MMG, the offshore metals producer owned by state-backed China Minmetals Corp, announced plans to raise approximately US$1.6 billion through a combination of share placement and convertible bond issuance. The fundraising initiative aims to support the company’s business expansion amid surging demand for metals driven by development in artificial intelligence (AI) infrastructure.
The company intends to generate about HK$6.27 billion by placing 705.9 million shares on the Hong Kong Stock Exchange. Additionally, it plans a zero-coupon bond offering valued at US$800 million, with bonds convertible into listed shares at a later date. The proceeds will be allocated to refinancing existing debt, backing project growth, funding strategic acquisitions and investments, and replenishing working capital, according to a filing with the exchange.
Set at HK$8.88 per share, the placement price reflects an 8.8 percent discount to the previous closing price, representing approximately 5.5 percent of the company’s total enlarged share capital. The convertible bonds carry a conversion price of HK$10.21, which is roughly an 18 percent premium to MMG’s average share price over the past five trading days. If fully converted, the bonds could translate into about 613.9 million shares, or 5.1 percent of MMG’s outstanding stock.
MMG produces key metals such as copper, zinc, and gold, commodities increasingly linked to the global expansion of AI technology, which requires substantial metal inputs for computing and electrical infrastructure. Copper futures have risen roughly 15 percent on the New York exchange so far this year, reflecting strong demand.
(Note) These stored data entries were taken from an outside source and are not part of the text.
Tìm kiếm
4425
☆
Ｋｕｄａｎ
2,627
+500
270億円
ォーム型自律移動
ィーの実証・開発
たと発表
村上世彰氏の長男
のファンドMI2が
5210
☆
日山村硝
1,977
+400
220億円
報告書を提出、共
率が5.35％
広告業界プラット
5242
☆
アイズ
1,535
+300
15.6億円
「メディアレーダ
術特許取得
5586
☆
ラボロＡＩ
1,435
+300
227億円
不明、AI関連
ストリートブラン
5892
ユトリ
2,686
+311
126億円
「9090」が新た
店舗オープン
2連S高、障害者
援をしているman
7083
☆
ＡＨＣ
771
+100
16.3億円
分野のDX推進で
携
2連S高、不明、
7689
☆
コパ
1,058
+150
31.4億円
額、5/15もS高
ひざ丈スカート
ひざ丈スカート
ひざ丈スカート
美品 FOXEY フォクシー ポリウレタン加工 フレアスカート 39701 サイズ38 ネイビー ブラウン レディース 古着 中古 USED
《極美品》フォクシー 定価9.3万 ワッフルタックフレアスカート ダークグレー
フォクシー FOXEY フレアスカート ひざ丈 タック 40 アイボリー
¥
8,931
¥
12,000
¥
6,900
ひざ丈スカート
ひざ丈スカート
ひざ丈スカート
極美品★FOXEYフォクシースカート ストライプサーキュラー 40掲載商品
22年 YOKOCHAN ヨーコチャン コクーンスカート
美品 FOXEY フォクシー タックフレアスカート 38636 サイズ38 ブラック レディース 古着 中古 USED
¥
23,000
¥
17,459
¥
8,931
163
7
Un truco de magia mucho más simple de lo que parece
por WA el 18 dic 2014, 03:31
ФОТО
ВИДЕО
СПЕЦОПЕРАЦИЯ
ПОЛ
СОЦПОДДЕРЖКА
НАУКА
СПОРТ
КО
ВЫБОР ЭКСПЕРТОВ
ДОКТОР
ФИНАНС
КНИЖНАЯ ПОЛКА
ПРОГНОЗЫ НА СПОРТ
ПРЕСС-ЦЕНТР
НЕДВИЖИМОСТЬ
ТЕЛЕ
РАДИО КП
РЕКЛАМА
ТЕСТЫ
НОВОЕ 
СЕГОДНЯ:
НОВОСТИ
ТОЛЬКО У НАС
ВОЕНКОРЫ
Despite the broader price gains, MMG’s shares fell 12 percent to HK$8.58 following the announcement, wiping out their gains for the year. The Hang Seng Index declined 1.4 percent on the same day. Analysts suggest Chinese copper producers like MMG have underperformed relative to metal prices due to a market rotation favoring AI-related stocks and apprehensions about a potential global demand slowdown.
However, HSBC Holdings analysts described some of these concerns as exaggerated and viewed the recent weakness in copper stocks as a buying opportunity. An HSBC report highlighted MMG’s strong earnings sensitivity to copper prices, noting the company’s solid production growth and disciplined cost management. The bank maintains a buy rating on MMG’s Hong Kong-listed shares with a price target of HK$11.20, implying a potential 31 percent upside from current levels.